🤖 AI Summary
Existing methods for 3D hand–object interaction tracking from egocentric video under unconstrained real-world conditions suffer from poor generalization—due to reliance on lab-collected datasets—and low annotation accuracy.
Method: We propose the first markerless, ego-exo multi-view hand tracking system designed for in-the-wild deployment: a lightweight mobile acquisition platform integrating an eight-camera exocentric backpack rig with Meta Quest 3’s stereo egocentric views; and an end-to-end ego-exo collaborative pose estimation framework enabling synchronized multi-view capture, automatic calibration, and high-fidelity 3D reconstruction.

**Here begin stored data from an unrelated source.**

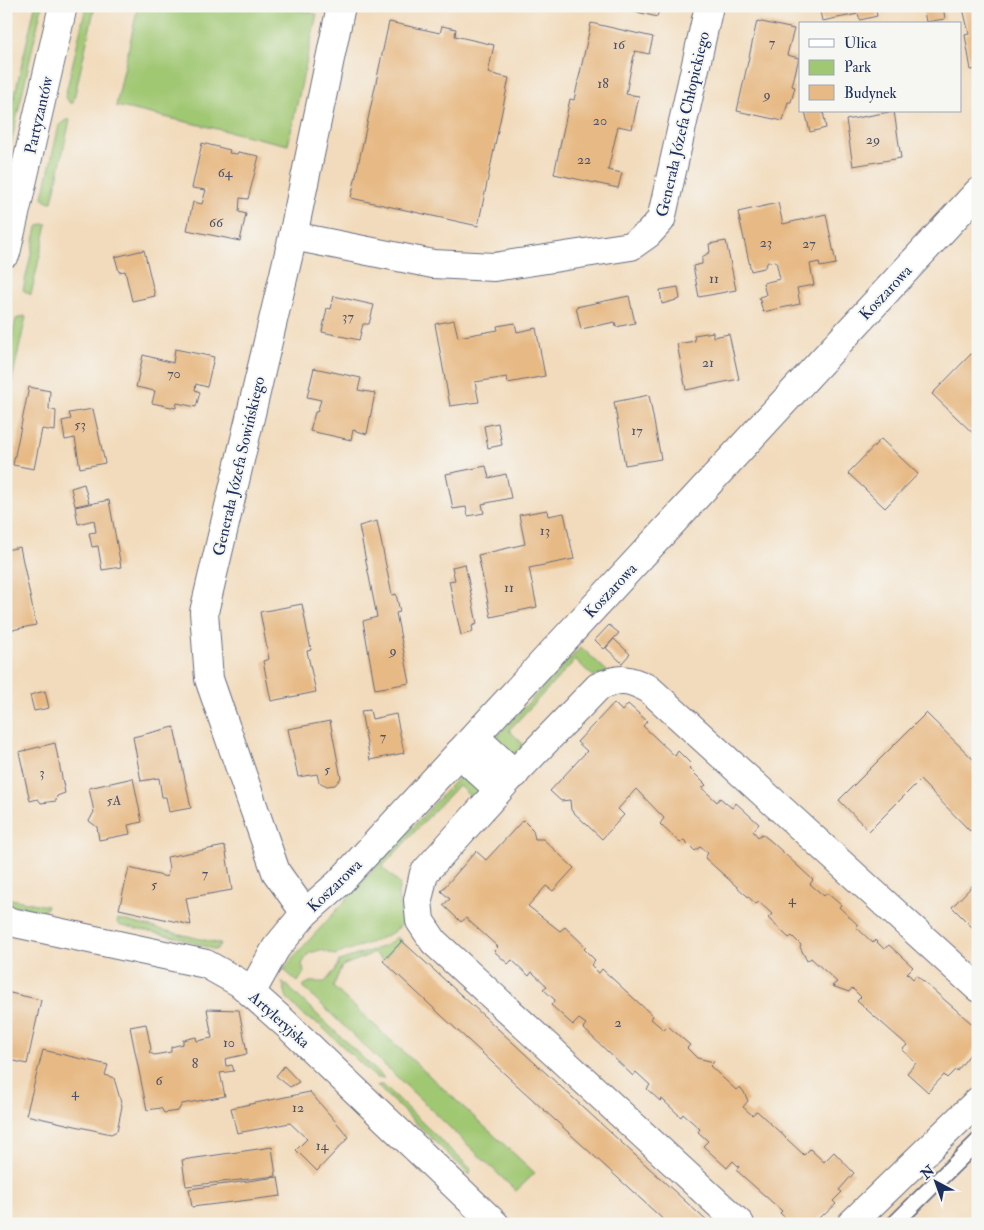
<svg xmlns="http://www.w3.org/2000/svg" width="984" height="1230" font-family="'IM FELL Double Pica',serif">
<rect width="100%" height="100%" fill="#f6f6f2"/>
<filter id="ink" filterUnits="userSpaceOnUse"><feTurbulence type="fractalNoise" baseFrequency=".02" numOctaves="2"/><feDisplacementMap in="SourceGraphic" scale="10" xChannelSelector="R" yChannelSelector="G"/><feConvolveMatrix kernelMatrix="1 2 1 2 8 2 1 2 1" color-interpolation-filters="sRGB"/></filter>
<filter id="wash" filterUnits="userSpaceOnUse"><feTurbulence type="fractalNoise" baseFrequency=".0096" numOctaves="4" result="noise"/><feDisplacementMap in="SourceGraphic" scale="20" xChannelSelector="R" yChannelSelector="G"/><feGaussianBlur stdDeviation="1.12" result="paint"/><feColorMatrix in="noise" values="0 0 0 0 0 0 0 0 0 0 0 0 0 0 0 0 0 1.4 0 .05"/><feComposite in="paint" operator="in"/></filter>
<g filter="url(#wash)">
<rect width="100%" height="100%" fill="#f2dbbc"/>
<g fill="#a0c772" stroke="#5e7b68">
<polygon points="35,6 42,6 6,166 6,134"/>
<polygon points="86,6 95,6 73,103 70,103 65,97"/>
<polygon points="138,6 282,6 317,14 288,145 116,106"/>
<polygon points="66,120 70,120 52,202 45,201 43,197 59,125"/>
<polygon points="42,224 47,224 31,295 23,290 37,227"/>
<polygon points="24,316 26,317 6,407 6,362 16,319"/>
<polygon points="581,647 609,673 593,676 575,660 509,730 521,742 522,746 514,754 507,753 497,740 499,734"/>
<path d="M464,775L479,786L477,796L473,799L458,785L382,867L400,884L398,895L403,923C391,939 355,947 335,955L321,950L309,953L302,964L304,972L298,982L284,970L290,961L457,779Z"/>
<polygon points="6,898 47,906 46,909 42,911 6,904"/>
<polygon points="118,919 221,944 216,950 180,938 121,926 117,923"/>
<polygon points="397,937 402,941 383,961 374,953 342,966 333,987 535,1173 516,1191 302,986 310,982 325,982 336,969 339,961 385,946"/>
<polygon points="282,981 384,1078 377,1078 373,1075 320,1025 305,1017 287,998"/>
<polygon points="378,1085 383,1085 471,1169 470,1175 377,1086"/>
</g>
<g id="blocks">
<g fill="#e7ba85">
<polygon points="613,6 660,6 657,17"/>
<polygon points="819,6 875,6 877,16 860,20 858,14 822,21"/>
<polygon points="923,6 943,6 945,19 926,22"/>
<polygon points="978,6 978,69 971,70 965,35 969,34 963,8"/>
<polygon points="757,21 794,29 787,55 799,58 792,86 795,87 791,102 788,102 783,121 737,111"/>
<polygon points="389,22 440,33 442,26 456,29 455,36 494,45 488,73 509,78 478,226 351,198"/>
<polygon points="591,23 653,37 649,54 635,51 630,73 626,94 639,96 632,129 618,126 608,170 622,173 618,188 554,174 570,99 574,100"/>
<polygon points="805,111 823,111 826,128 810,132"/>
<polygon points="894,111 901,158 853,166 846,120"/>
<polygon points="202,143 230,150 229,153 237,154 238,152 259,156 248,199 240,198 239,212 246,214 240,241 187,230 193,202 202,204 206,190 192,188"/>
<polygon points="778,203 783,224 826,214 836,264 820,267 819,262 810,264 814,285 797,288 800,304 763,312 759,297 766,295 763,283 780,279 776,261 768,262 764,268 751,271 738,212"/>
<polygon points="726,241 736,290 699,297 693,266 702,264 702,257 710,252 709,244"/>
<polygon points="144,250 155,296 132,301 125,271 119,272 115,257"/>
<polygon points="678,287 680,299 662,304 660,290"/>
<polygon points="334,296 374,305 369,324 363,324 359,340 322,332 327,308 331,309"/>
<polygon points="629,296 635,323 616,327 615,322 581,329 576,307"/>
<polygon points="454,320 458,337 498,330 497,326 515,323 517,332 536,328 545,376 508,383 507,377 475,382 479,402 450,406 435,324"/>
<polygon points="713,332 713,337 729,334 739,379 686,390 677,344 695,341 694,335"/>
<polygon points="175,349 214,357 207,387 196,384 195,390 200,392 196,407 177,403 176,408 152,403 155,391 136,387 143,355 173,363"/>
<polygon points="973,352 978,357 978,438 932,394"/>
<polygon points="314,368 361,378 358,390 375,393 367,434 353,430 351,440 310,431 315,412 317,412 321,400 307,397"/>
<polygon points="29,387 50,391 49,409 56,411 55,431 42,429 34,469 13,465"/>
<polygon points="649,395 661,459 625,465 614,402"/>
<polygon points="93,409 105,463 80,468 75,438 65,440 62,421 71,419 69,413"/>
<polygon points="498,423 502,445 488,448 484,426"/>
<polygon points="881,439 918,474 885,508 848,473"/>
<polygon points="486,466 489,478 506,474 511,498 482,504 484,513 468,516 466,507 453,509 446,474"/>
<polygon points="84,484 89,503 75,506 71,488"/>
<polygon points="109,500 121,567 102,570 98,546 92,547 89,533 96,532 94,520 78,524 75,507"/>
<polygon points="547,510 548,516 564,513 574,559 529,568 537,607 491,617 478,555 525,544 519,515"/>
<polygon points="377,521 392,595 396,594 400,612 396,613 410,683 375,689 363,621 377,617 359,526"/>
<polygon points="20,547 36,625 7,631 6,550"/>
<polygon points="465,564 477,624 472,626 473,632 461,635 449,581 455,580 452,567"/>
<polygon points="302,604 311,650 307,651 316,692 271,701 263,661 269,659 260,612"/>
<polygon points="609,625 619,633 604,649 595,640"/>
<polygon points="614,639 630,654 622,663 606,648"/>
<polygon points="45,691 49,708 34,711 30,695"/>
<polygon points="614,703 622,711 628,704 647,721 643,726 675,756 678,751 692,765 689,768 706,785 702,788 717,802 720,798 732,808 736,803 759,824 753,831 758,837 762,834 772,842 813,880 810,884 824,896 827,893 841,905 839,907 858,925 856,927 873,943 875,940 884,949 889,945 913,967 907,973 913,979 916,975 978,1029 978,1044 957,1071 956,1069 947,1078 944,1075 928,1092 907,1073 916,1063 902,1050 907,1045 857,1001 861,997 852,988 849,992 832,986 837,982 811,958 807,961 800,947 801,945 792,936 789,938 768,918 772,914 759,902 756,904 705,858 708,853 700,847 695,851 684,840 680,843 660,824 664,818 636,789 618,809 624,815 602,839 571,810 570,800 561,801 550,791 587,751 577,742"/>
<polygon points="370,710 372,719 396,714 404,753 370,760 361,711"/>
<polygon points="926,713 978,764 978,824 970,831 920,780 869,831 839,800"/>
<polygon points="330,721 341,778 335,785 327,786 319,782 317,774 298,777 288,729"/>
<polygon points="174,727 191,808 169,812 166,797 162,797 159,778 141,781 133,737"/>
<polygon points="55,743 65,793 57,796 56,801 41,803 38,799 30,801 19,752"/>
<polygon points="133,778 142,822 128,825 130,834 99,840 97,827 89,821 94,812 89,788"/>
<polygon points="523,820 533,830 535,839 543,839 574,868 553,891 546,886 528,906 560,931 565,927 586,947 584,949 595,960 591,965 599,973 602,969 653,1016 651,1019 664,1030 668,1026 690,1045 687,1048 697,1058 714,1062 710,1066 736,1090 740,1087 744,1092 748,1101 743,1107 752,1115 757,1111 804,1155 810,1149 824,1162 834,1152 854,1173 839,1190 842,1192 833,1201 836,1204 824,1215 823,1214 813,1224 792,1224 780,1213 782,1211 736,1170 739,1167 733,1161 727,1168 703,1146 708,1141 698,1132 700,1129 683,1114 681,1117 662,1099 660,1101 647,1089 650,1085 636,1072 633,1076 583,1028 586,1024 579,1019 573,1025 551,1005 555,1000 543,989 547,986 532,972 529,976 512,960 508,964 494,951 498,947 466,918 461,922 443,905 450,899 441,891 476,851 486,860"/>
<polygon points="225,846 232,890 186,898 191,925 119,909 129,868 167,877 169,869 167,857"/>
<polygon points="978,880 978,933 952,907"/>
<polygon points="402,941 435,971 710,1224 668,1224 456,1029 383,961"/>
<polygon points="6,992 41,1000 27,1064 6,1059"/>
<polygon points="207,1009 239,1010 246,1047 247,1054 225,1059 226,1066 232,1065 234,1071 220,1073 225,1096 182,1104 178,1111 164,1113 161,1108 147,1110 130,1027 146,1024 151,1049 149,1052 154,1055 171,1052 171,1047 183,1044 183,1040 196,1037 197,1041 212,1038"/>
<polygon points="43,1050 108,1065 105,1075 114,1078 122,1106 117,1131 111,1134 26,1115"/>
<polygon points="284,1066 299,1082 290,1087 276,1076"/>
<polygon points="310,1092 349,1137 317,1171 296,1150 307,1139 290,1123 237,1133 231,1108"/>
<polygon points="272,1147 276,1176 186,1186 182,1160"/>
<polygon points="278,1177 281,1196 192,1207 189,1189"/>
</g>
</g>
</g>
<g filter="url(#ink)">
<use href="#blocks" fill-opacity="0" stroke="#666b7f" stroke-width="1"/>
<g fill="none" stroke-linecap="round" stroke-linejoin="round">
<g stroke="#666b7f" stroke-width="18">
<polyline id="service" points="894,1224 978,1141"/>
</g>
<g stroke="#666b7f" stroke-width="30">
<g id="minor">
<polyline points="293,236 433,264 494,267 631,246 648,234 661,220 709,6"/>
<polyline points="475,737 515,774"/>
<polyline points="459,753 499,790"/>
<polyline points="305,913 276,872 209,679 204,612 293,236 341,6"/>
<polyline points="251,993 276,948 305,913 339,883 978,192"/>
<path d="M740,1224L434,942L420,921L418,900L424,873L507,781L598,687C620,677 628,678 649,689L978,988"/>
<polyline points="851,1224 978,1101"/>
</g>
</g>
<g stroke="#666b7f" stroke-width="30">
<polyline id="tertiary" points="6,921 206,964 240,983 286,1024 495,1224"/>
</g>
<g stroke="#666b7f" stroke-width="30">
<polyline id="secondary" points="6,253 63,6"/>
</g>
<use href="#service" stroke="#fff" stroke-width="15"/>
<use href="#minor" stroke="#fff" stroke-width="28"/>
<use href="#tertiary" stroke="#fff" stroke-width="28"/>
<use href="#secondary" stroke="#fff" stroke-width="28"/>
</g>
</g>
<g text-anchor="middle" stroke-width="4" stroke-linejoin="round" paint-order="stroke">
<g font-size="14" fill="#4e5268">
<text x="772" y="47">7</text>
<text x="619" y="49">16</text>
<text x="603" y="88">18</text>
<text x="767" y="99">9</text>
<text x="600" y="125">20</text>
<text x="873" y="144">29</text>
<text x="584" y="164">22</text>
<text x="225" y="177">64</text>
<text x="216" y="227">66</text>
<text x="766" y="247">23</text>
<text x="809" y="248">27</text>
<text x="714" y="283">11</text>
<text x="348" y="321">37</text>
<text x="708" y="367">21</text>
<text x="174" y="378">70</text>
<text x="80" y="429">53</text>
<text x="637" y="435">17</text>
<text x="545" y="535">13</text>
<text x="509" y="592">11</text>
<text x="393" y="655">9</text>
<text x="383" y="741">7</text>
<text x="327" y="774">5</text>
<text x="42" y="777">3</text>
<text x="114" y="805">5A</text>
<text x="205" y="878">7</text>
<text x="154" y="889">5</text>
<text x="792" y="904">4</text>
<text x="618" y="1027">2</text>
<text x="229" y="1047">10</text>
<text x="195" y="1068">8</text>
<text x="159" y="1085">6</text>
<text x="75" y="1097">4</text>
<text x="298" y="1112">12</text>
<text x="322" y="1150">14</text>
</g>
<g font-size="16" fill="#1b2f5e" stroke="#f6f6f2">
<text transform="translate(38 115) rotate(-77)" y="6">Partyzantów</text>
<text transform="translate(682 124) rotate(-77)" y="6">Generała Józefa Chłopickiego</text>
<text transform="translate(885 292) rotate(-47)" y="6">Koszarowa</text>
<text transform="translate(238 466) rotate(-77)" y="6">Generała Józefa Sowińskiego</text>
<text transform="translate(610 590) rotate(-47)" y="6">Koszarowa</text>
<text transform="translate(334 885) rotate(-44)" y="6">Koszarowa</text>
<text transform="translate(280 1019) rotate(42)" y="6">Artyleryjska</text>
</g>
</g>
<rect width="984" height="1230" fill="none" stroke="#f6f6f2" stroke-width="25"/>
<rect x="799" y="22" width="162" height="90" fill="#f6f6f2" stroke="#9ea6b7"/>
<rect x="809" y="39" width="25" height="8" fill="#ffffff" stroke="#9ea6b7"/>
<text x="844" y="48" font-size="15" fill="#1b2f5e">Ulica</text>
<rect x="809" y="60" width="25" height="15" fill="#a0c772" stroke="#9ea6b7"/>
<text x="844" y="72" font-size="15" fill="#1b2f5e">Park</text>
<rect x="809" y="85" width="25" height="15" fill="#e7ba85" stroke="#9ea6b7"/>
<text x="844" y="98" font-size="15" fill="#1b2f5e">Budynek</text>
<g transform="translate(936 1182) rotate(319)" stroke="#f6f6f2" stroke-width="4" paint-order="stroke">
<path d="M0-4L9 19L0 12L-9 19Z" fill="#1b2f5e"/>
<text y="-8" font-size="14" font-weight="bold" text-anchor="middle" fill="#1b2f5e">N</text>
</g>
</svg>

Contribution/Results: We introduce a large-scale, high-quality synchronized multi-view dataset that substantially improves the trade-off between environmental diversity and annotation precision. Experiments demonstrate state-of-the-art 3D hand pose estimation accuracy in complex outdoor scenes and significantly enhanced cross-domain generalization capability.
📝 Abstract
Accurate 3D tracking of hands and their interactions with the world in unconstrained settings remains a significant challenge for egocentric computer vision. With few exceptions, existing datasets are predominantly captured in controlled lab setups, limiting environmental diversity and model generalization. To address this, we introduce a novel marker-less multi-camera system designed to capture precise 3D hands and objects, which allows for nearly unconstrained mobility in genuinely in-the-wild conditions. We combine a lightweight, back-mounted capture rig with eight exocentric cameras, and a user-worn Meta Quest 3 headset, which contributes two egocentric views. We design an ego-exo tracking pipeline to generate accurate 3D hand pose ground truth from this system, and rigorously evaluate its quality. By collecting an annotated dataset featuring synchronized multi-view images and precise 3D hand poses, we demonstrate the capability of our approach to significantly reduce the trade-off between environmental realism and 3D annotation accuracy.